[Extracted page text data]

● ● ● ● ●

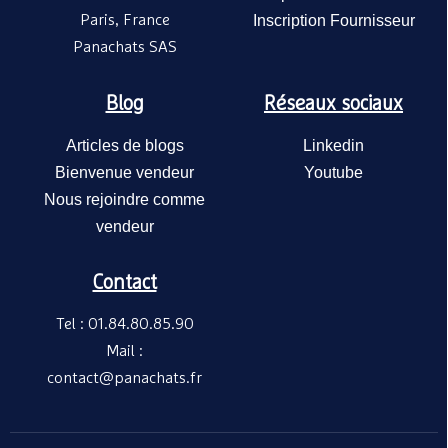
Paris, France
Inscription Fournisseur
Panachats SAS
Blog
Réseaux sociaux
Articles de blogs
Linkedin
Bienvenue vendeur
Youtube
Nous rejoindre comme
vendeur
Contact
Tel : 01.84.80.85.90
Mail :
contact@panachats.fr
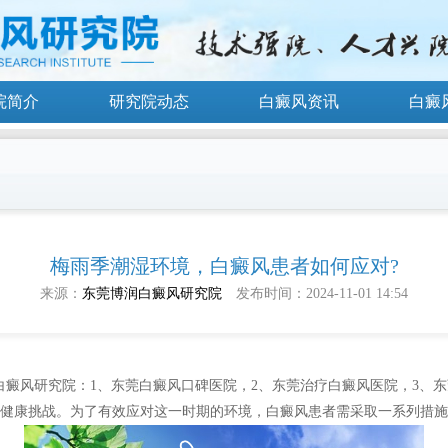
院简介
研究院动态
白癜风资讯
白癜
梅雨季潮湿环境，白癜风患者如何应对?
来源：
东莞博润白癜风研究院
发布时间：2024-11-01 14:54
白癜风研究院
：1、东莞白癜风口碑医院，2、东莞治疗白癜风医院，3、
健康挑战。为了有效应对这一时期的环境，白癜风患者需采取一系列措施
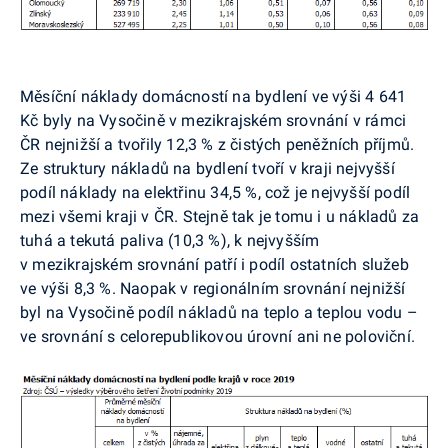
Měsíční náklady domácností na bydlení ve výši 4 641
Kč byly na Vysočině v mezikrajském srovnání v rámci
ČR nejnižší a tvořily 12,3 % z čistých peněžních příjmů.
Ze struktury nákladů na bydlení tvoří v kraji nejvyšší
podíl náklady na elektřinu 34,5 %, což je nejvyšší podíl
mezi všemi kraji v ČR. Stejně tak je tomu i u nákladů za
tuhá a tekutá paliva (10,3 %), k nejvyšším
v mezikrajském srovnání patří i podíl ostatních služeb
ve výši 8,3 %. Naopak v regionálním srovnání nejnižší
byl na Vysočině podíl nákladů na teplo a teplou vodu –
ve srovnání s celorepublikovou úrovní ani ne poloviční.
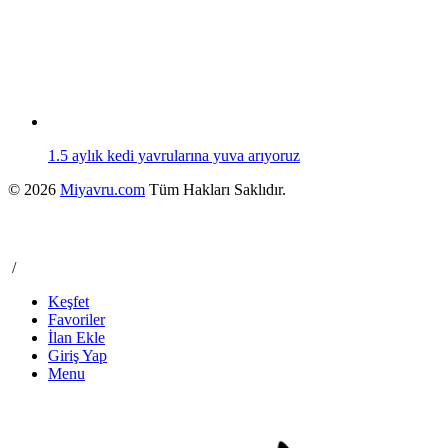
1.5 aylık kedi yavrularına yuva arıyoruz
© 2026
Miyavru.com
Tüm Hakları Saklıdır.
/
Keşfet
Favoriler
İlan Ekle
Giriş Yap
Menu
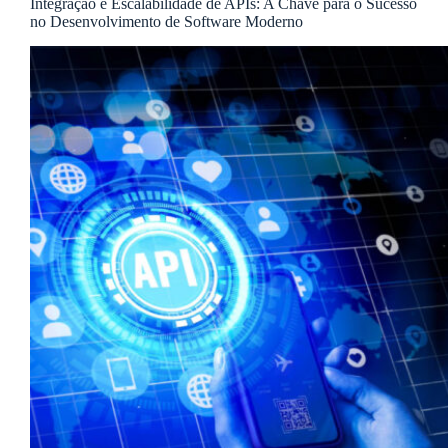
Integração e Escalabilidade de APIs: A Chave para o Sucesso
no Desenvolvimento de Software Moderno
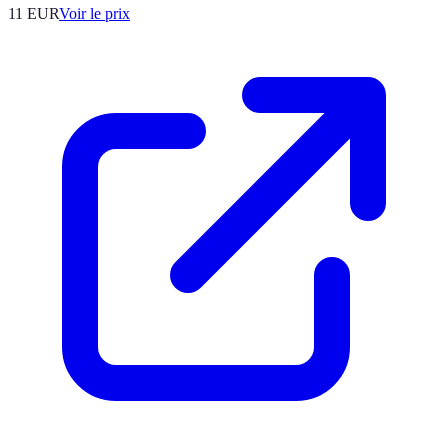
11
EUR
Voir le prix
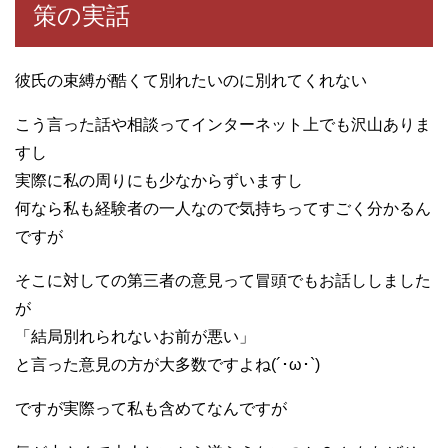
策の実話
彼氏の束縛が酷くて別れたいのに別れてくれない
こう言った話や相談ってインターネット上でも沢山ありま
すし
実際に私の周りにも少なからずいますし
何なら私も経験者の一人なので気持ちってすごく分かるん
ですが
そこに対しての第三者の意見って冒頭でもお話ししました
が
「結局別れられないお前が悪い」
と言った意見の方が大多数ですよね(´･ω･`)
ですが実際って私も含めてなんですが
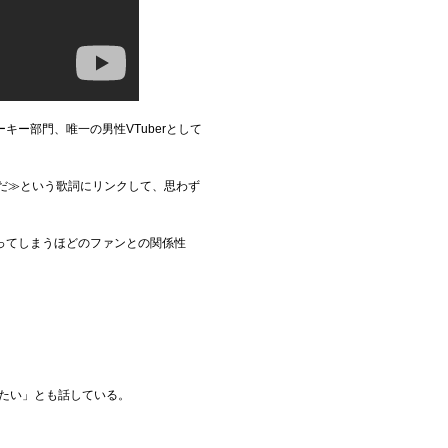
キー部門、唯一の男性VTuberとして
だ≫という歌詞にリンクして、思わず
ってしまうほどのファンとの関係性
みたい」とも話している。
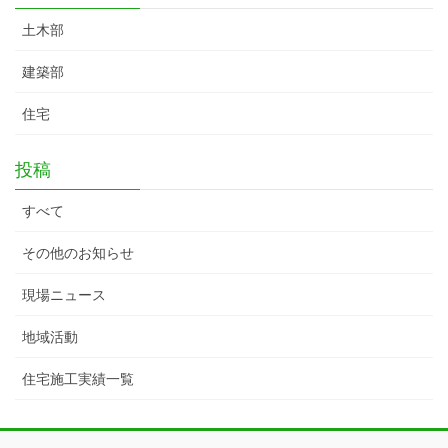
土木部
建築部
住宅
投稿
すべて
その他のお知らせ
現場ニュース
地域活動
住宅施工実績一覧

● ● ● ● ●

_DIRECTIONS_: Give an exact copy of the data, and omit any pictures it holds.

_COMPLETED EXERCISE_:
Paris, France
Inscription Fournisseur
Panachats SAS
Blog
Réseaux sociaux
Articles de blogs
Linkedin
Bienvenue vendeur
Youtube
Nous rejoindre comme
vendeur
Contact
Tel : 01.84.80.85.90
Mail :
contact@panachats.fr
院简介
研究院动态
白癜风资讯
白癜
梅雨季潮湿环境，白癜风患者如何应对?
来源：
东莞博润白癜风研究院
发布时间：2024-11-01 14:54
白癜风研究院
：1、东莞白癜风口碑医院，2、东莞治疗白癜风医院，3、
健康挑战。为了有效应对这一时期的环境，白癜风患者需采取一系列措施
Měsíční náklady domácností na bydlení ve výši 4 641
Kč byly na Vysočině v mezikrajském srovnání v rámci
ČR nejnižší a tvořily 12,3 % z čistých peněžních příjmů.
Ze struktury nákladů na bydlení tvoří v kraji nejvyšší
podíl náklady na elektřinu 34,5 %, což je nejvyšší podíl
mezi všemi kraji v ČR. Stejně tak je tomu i u nákladů za
tuhá a tekutá paliva (10,3 %), k nejvyšším
v mezikrajském srovnání patří i podíl ostatních služeb
ve výši 8,3 %. Naopak v regionálním srovnání nejnižší
byl na Vysočině podíl nákladů na teplo a teplou vodu –
ve srovnání s celorepublikovou úrovní ani ne poloviční.
1.5 aylık kedi yavrularına yuva arıyoruz
© 2026
Miyavru.com
Tüm Hakları Saklıdır.
/
Keşfet
Favoriler
İlan Ekle
Giriş Yap
Menu
Integração e Escalabilidade de APIs: A Chave para o Sucesso
no Desenvolvimento de Software Moderno
11
EUR
Voir le prix
策の実話
彼氏の束縛が酷くて別れたいのに別れてくれない
こう言った話や相談ってインターネット上でも沢山ありま
すし
実際に私の周りにも少なからずいますし
何なら私も経験者の一人なので気持ちってすごく分かるん
ですが
そこに対しての第三者の意見って冒頭でもお話ししました
が
「結局別れられないお前が悪い」
と言った意見の方が大多数ですよね(´･ω･`)
ですが実際って私も含めてなんですが
キー部門、唯一の男性VTuberとして
だ≫という歌詞にリンクして、思わず
ってしまうほどのファンとの関係性
みたい」とも話している。
土木部
建築部
住宅
投稿
すべて
その他のお知らせ
現場ニュース
地域活動
住宅施工実績一覧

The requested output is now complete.